Wednesday, May 12, 2010 | 9 p.m.
The number of homes delinquent in their mortgage payments continued to rise in the Las Vegas valley, and banks foreclosed on a greater number of homes statewide in April than March, according to California-based real estate research firms.
RealtyTrac reported that Nevada retained its No. 1 ranking in the nation in terms of percentage of foreclosure filings for the 40th consecutive month.
The state, which had one filing for every 69 households in April, saw filings increase 10 percent last month when the rest of the nation had a 12 percent decrease, RealtyTrac said.
Foreclosure filings were even compared to April 2009, but the rest of the country had a 27 percent decline, the firm said.
Another research firm, CoreLogic, reported that the most recent 90-day mortgage delinquency rate in March stood at 22.2 percent in the Las Vegas area, up from 21.4 percent in February.
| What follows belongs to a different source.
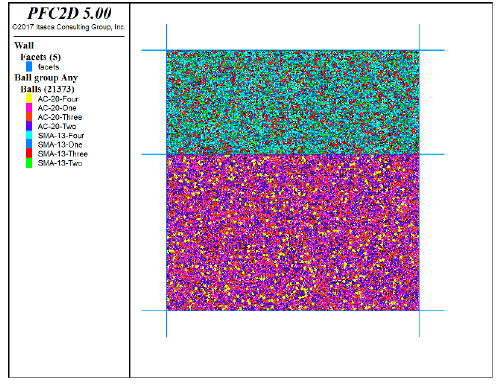
Figure 10. The initial model.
The rate has risen every month for more than a year. In March 2009, 14 percent of homeowners were delinquent 90 days or more, CoreLogic said.
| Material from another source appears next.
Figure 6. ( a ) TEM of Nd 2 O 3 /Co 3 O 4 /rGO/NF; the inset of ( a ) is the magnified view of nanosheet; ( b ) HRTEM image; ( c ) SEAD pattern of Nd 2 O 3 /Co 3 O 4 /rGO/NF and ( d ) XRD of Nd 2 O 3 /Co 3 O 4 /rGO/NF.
The reason behind the foreclosure increase in Nevada was banks repossessing 4,096 homes in April, a 57 percent increase from March.
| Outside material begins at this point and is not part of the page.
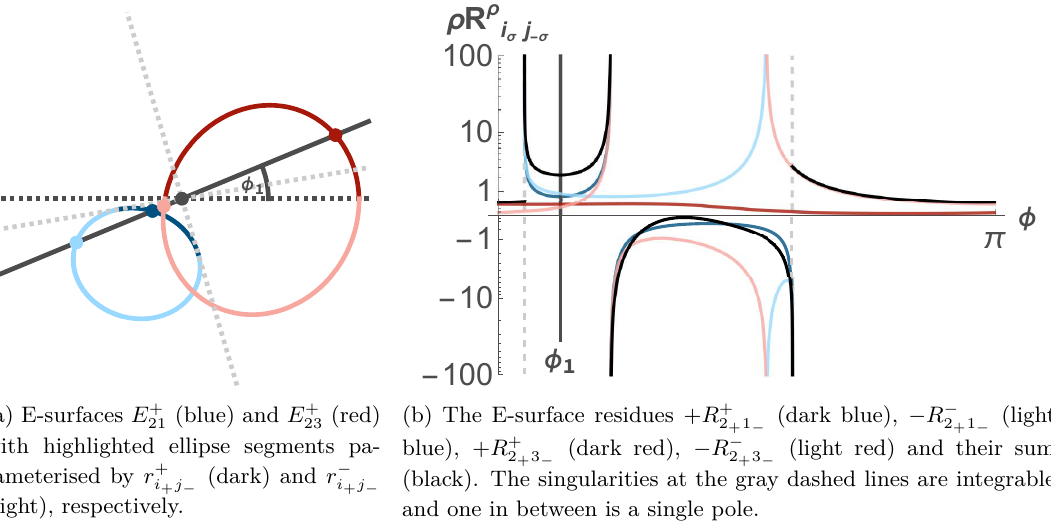
Figure 6. Local (mis)cancellations in the imaginary part of a scalar triangle according to a naive application of eq. (3.32). The E-surfaces E + in two-dimensional spatial momentum space are shown ij in (a) and their corresponding residues ρR ρ in (b). They are parameterised by the radial solutions i + j − . For angles φ ∈ [0 , π ) the E-surfaces are scanned at two points simultaneously. The upper in- r ρ i + j − tersection, where r + = r − , results in the miscancellation between the poles in + R + and − R − . 21 23 2 + 1 − 2 + 3 − This is due to the opposite orientation of the parameterisation of the intersecting ellipse segments (dark blue, light red). The lower intersection however, where r − = r − , corresponds to spurious, 21 23 locally cancelling poles in − R − and − R − . In this case, the intersecting ellipse segments (light 2 + 1 − 2 + 3 − blue, light red) are parameterised with the same (positive) orientation. Another notable feature are the integrable singularities of the residues ± R ± at the tangents (gray) of the ellipse E + 2 + 1 − 21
If the trend continues, that wouldn’t necessarily be a troubling sign for the state’s housing market, which has been at risk because of a high unemployment rate, one analyst said. The inventory of homes for sale has dwindled in recent months.
“If they start foreclosing on a number of houses, that’s what everybody has been waiting for,” said Dennis Smith, the president of Home Builders Research. “It will make the Realtors happy because they will have inventory to sell.”
Although foreclosures have caused prices to fall over the last three years, Smith said based on the level of inventory available and the foreclosures occurring so far, there doesn’t appear to be enough foreclosures to lower prices. At the most, it might keep prices at their current levels, he said.
Banks have been working with homeowners in greater numbers to facilitate short sales by allowing them to sell homes for less than they owe on the mortgage.
CoreLogic reported that Las Vegas continues to lead the nation with mortgages that are underwater. In the first quarter, the Las Vegas valley had 74.7 percent of its homes underwater and 2.9 percent near negative equity — about the same as it was during the fourth quarter of 2009.